For forty years the science departments at Canterbury College had made do with the ‘Old Tin Shed’. Finally its days were drawing to an end. Head of Chemistry Dr W.P. Evans, who was in fact a graduate of the College, had to publicly campaign for a new building, but was eventually successful in securing funding in the early 1900s. Constructed between 1908 and 1910, the Chemistry Laboratory cost £8,168 and was designed by Collins and Harman. The striking building is a showcase of local materials, as it incorporates Halswell Basalt, Oamaru Limestone, Hoon Hay Basalt and Timaru Basalt. Carved inside the main entrance is the inscription “Usque laborentem rerum infinita vocabit natura” which translates as “the infinite nature of the universe will call a man who is willing to work.”
Chemical Laboratory
The College's second Chemical Laboratory formed the boundary of the site on Hereford Street and enclosed the south quadrangle.

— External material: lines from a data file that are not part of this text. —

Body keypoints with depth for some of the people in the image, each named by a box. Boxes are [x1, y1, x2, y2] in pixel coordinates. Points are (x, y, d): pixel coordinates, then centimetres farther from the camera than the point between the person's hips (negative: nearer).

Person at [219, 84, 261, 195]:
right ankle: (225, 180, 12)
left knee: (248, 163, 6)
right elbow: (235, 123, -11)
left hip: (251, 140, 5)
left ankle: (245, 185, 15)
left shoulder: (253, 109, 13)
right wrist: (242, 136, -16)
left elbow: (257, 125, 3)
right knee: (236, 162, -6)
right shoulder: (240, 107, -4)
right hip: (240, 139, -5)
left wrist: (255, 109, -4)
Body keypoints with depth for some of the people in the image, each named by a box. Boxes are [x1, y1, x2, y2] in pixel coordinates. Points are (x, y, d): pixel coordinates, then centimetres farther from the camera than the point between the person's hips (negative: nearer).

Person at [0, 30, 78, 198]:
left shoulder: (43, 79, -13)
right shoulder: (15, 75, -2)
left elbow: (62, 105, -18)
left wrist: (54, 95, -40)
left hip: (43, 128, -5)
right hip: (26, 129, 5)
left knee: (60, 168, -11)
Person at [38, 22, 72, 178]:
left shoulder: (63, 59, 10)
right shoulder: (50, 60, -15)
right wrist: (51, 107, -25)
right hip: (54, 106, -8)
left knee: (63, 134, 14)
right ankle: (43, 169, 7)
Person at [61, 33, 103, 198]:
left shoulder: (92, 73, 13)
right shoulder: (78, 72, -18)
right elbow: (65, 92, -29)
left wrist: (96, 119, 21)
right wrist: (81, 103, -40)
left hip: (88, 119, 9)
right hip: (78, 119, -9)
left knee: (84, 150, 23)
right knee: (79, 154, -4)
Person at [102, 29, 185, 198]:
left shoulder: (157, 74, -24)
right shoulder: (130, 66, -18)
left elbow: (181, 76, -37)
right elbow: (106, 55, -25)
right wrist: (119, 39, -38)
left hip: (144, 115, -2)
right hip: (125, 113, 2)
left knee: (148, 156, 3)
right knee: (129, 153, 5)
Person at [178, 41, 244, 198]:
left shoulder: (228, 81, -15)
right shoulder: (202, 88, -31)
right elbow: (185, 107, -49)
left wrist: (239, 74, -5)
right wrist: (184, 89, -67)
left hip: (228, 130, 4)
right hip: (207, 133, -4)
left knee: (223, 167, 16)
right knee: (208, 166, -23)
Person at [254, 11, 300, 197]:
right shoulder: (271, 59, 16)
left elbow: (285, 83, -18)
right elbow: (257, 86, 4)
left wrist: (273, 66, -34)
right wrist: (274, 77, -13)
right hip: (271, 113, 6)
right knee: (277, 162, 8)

In the same year that Scott’s expedition on the Terra Nova left Lyttelton, the new Chemistry Laboratory opened to great fanfare, with the innovation of radiators being used to heat each room. Some may later have lamented the lack of fire places however, when the radiators failed to work in the 1940s. Gas was still used for lighting most rooms, though electricity was employed to light the chemical stores. The ground floor included a first years' laboratory with single sided rows of benches that could hold 28 students at a time. The senior laboratory catering for 20 students, and the cloak room were on the same floor. The chemical store was in the basement, which made the placement of the glass store in the attic somewhat unusual. Also in the basement were the dangerous goods store, gas analysis room, special research room, strong room, combustion room, workshop, and the technical laboratory with a model gas producer. The first floor held a lecture room for 100 people, a preparation room (which became the staff tea room in the 1930s), physical chemical laboratory, the professor’s office, a reading room and a balance room.
As with all the College buildings, space became a defining issue over the years. As well as having to adapt the cloak room as the glass blowing workshop, the Department eventually converted the attic glass store into extra laboratories in the 1940s. By the 1960s space constrictions were so tight that the Department was given an ex-Government transportable hut. The pre-fab was placed in the south quad next to one already being used by the Library, and was home to the physical chemistry lab. The Department nonetheless still remained fond of their building, as was demonstrated in 1948 when Professor John Packer celebrated 25 years at the College, and his staff commemorated the event by immortalizing the building in cake form.